Ever since Dharma Productions announced Dhadak 2, curiosity around its premise has been building. This sequel to the 2018 Ishaan–Janhvi starrer shifts the lens from an upper-caste–lower-caste romance of Rajasthan to a more contemporary, academic backdrop.
The biggest buzz surrounds Siddhant Chaturvedi’s character, Neelesh Ahirwar, a small-town student struggling with identity, class gaps, and aspirations in a metro college.
Viewers and cine-fans are wondering: is Neelesh Ahirwar's story based on any actual Indian student? With the name "Ahirwar," the film suggests caste identification typically seen among Madhya Pradesh's Dalits.
Some netizens suspect the character is inspired by bits of high-profile college tales of the past decade, ranging from Rohith Vemula's fatal case at Hyderabad University to lesser-publicized accounts of small-town students fighting structural estrangement in elite universities.
Siddhant Chaturvedi hasn't officially confirmed an on-the-nose real-life reference, but in interviews, has suggested that the role needed research into "small-town students who transition into elite spaces and bear invisible weights of where they are from." Director Shazia Iqbal also maintained the suspense, stating only that the story is "rooted in lived realities".

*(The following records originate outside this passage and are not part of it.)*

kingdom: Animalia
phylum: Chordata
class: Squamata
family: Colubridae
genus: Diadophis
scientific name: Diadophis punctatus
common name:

Industry sources indicate the character is not a direct one-to-one representation, but more of a composite of numerous actual campus dilemmas, lost aspiration, love ensnared in conflict around social status, and the stress of attempting to fit into a world constructed against you.
In this regard, Neelesh Ahirwar could be less an individual real biography and more of an emblem of a thousand Indian students bearing the unspoken burden of caste and class.

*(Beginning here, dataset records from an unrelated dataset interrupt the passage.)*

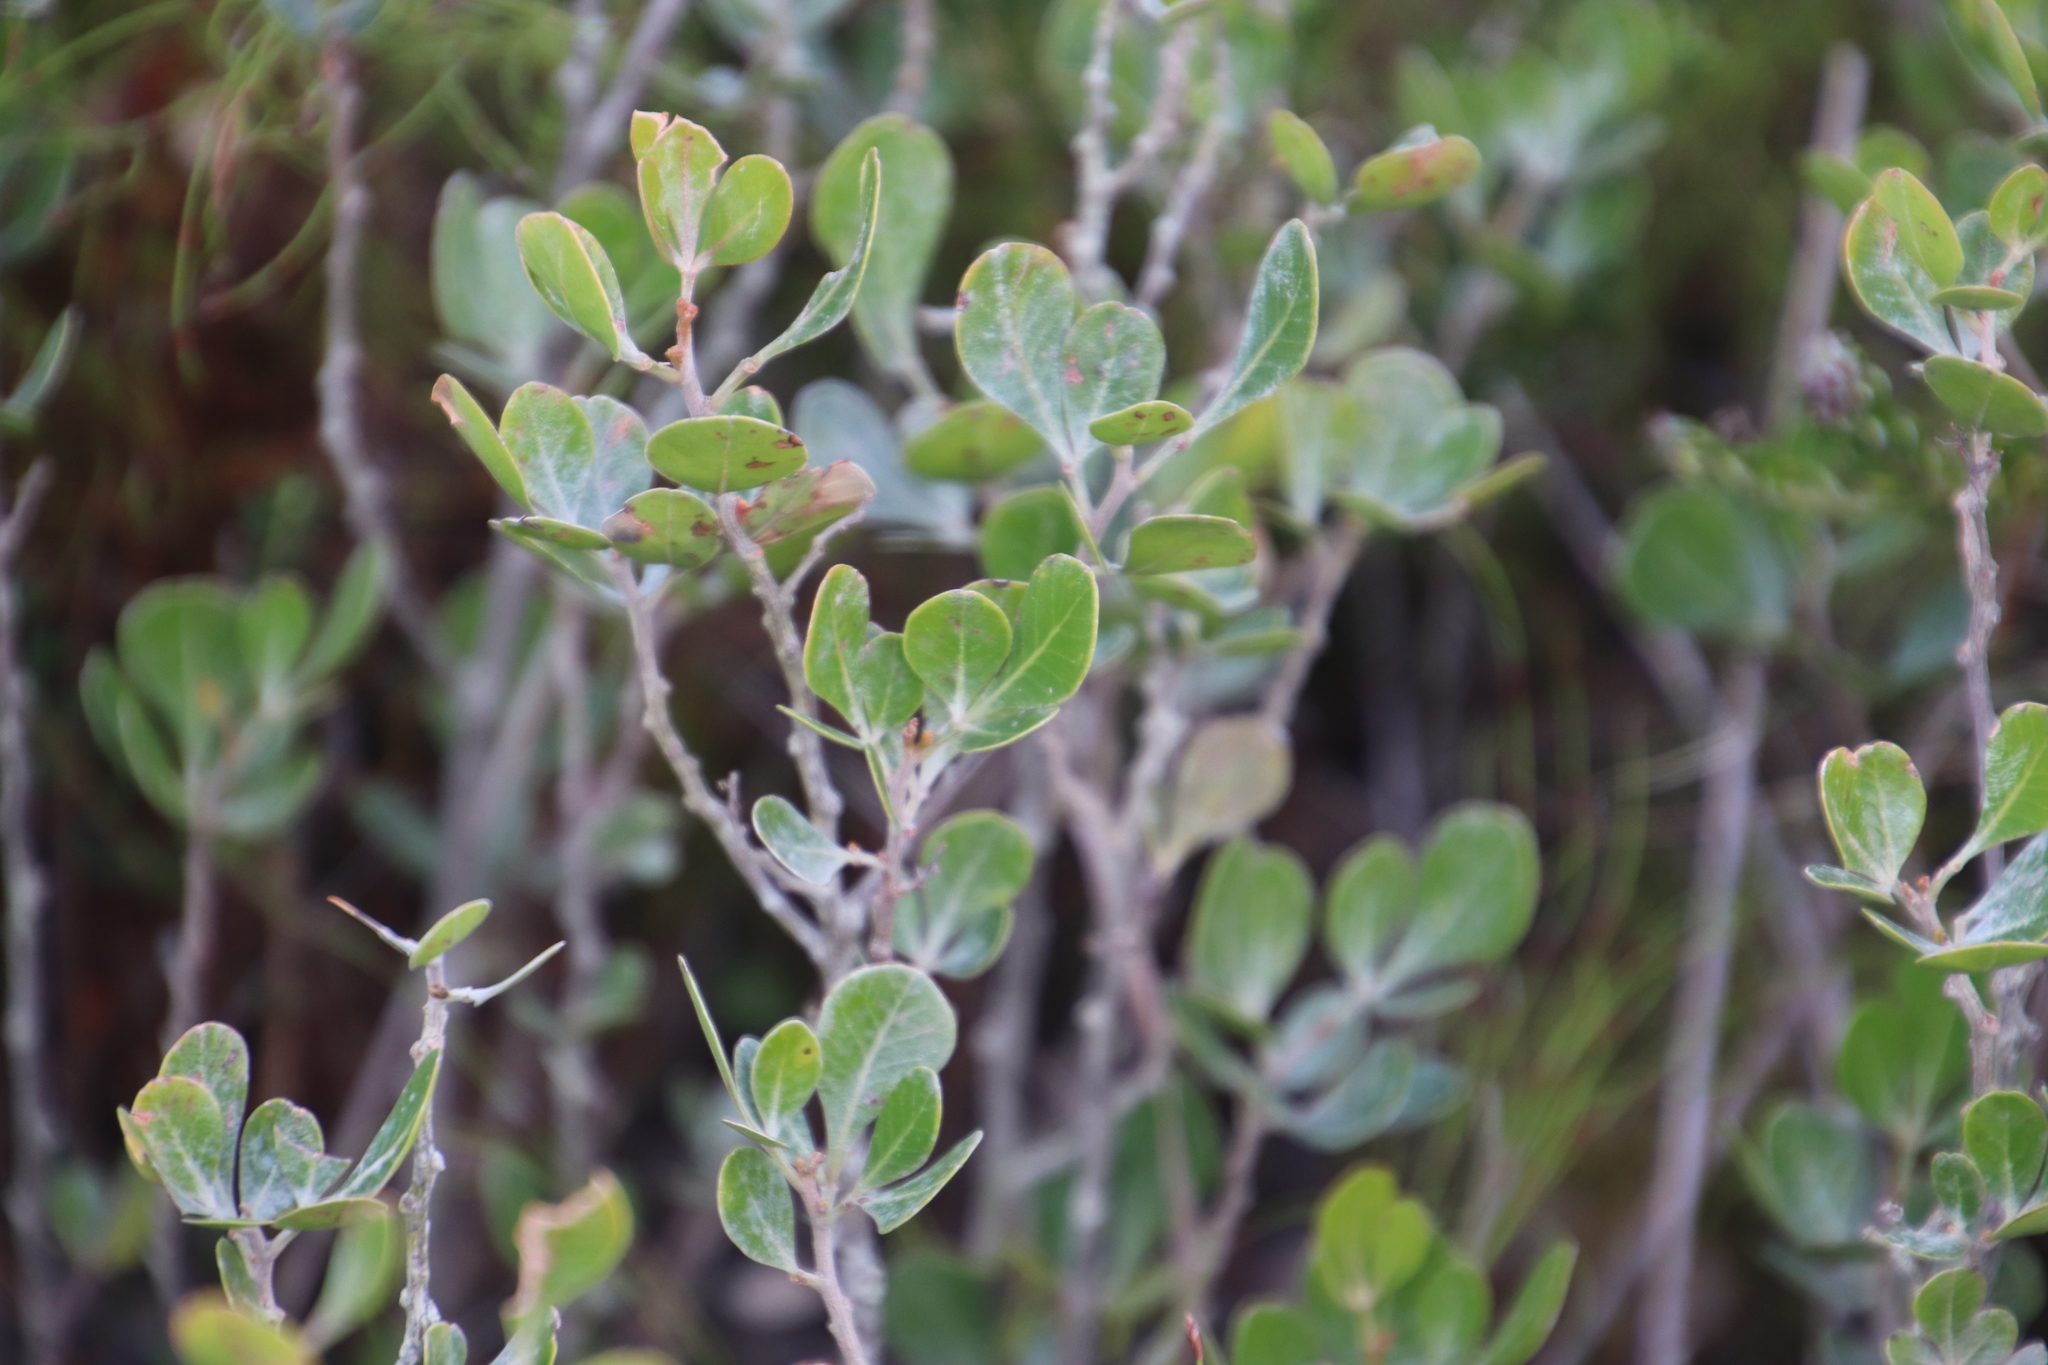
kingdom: Plantae
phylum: Tracheophyta
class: Magnoliopsida
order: Sapindales
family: Anacardiaceae
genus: Searsia
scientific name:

Dhadak 2 would have been able to cover more rough terrain than its original if true, addressing the generation today where debates about student politics, caste identity, and aspirations in India's cities are as cutting-edge as ever.
The film has thus courted controversy even before the opening: is it a romantic drama, a social statement, or both?
For now, Dharma Productions is keeping story details under wraps. But if Siddhant Chaturvedi’s Neelesh truly echoes real students’ lives, Dhadak 2 may provoke much more than cinematic nostalgia, it could become Bollywood’s most direct ode to young India’s struggles since Masaan.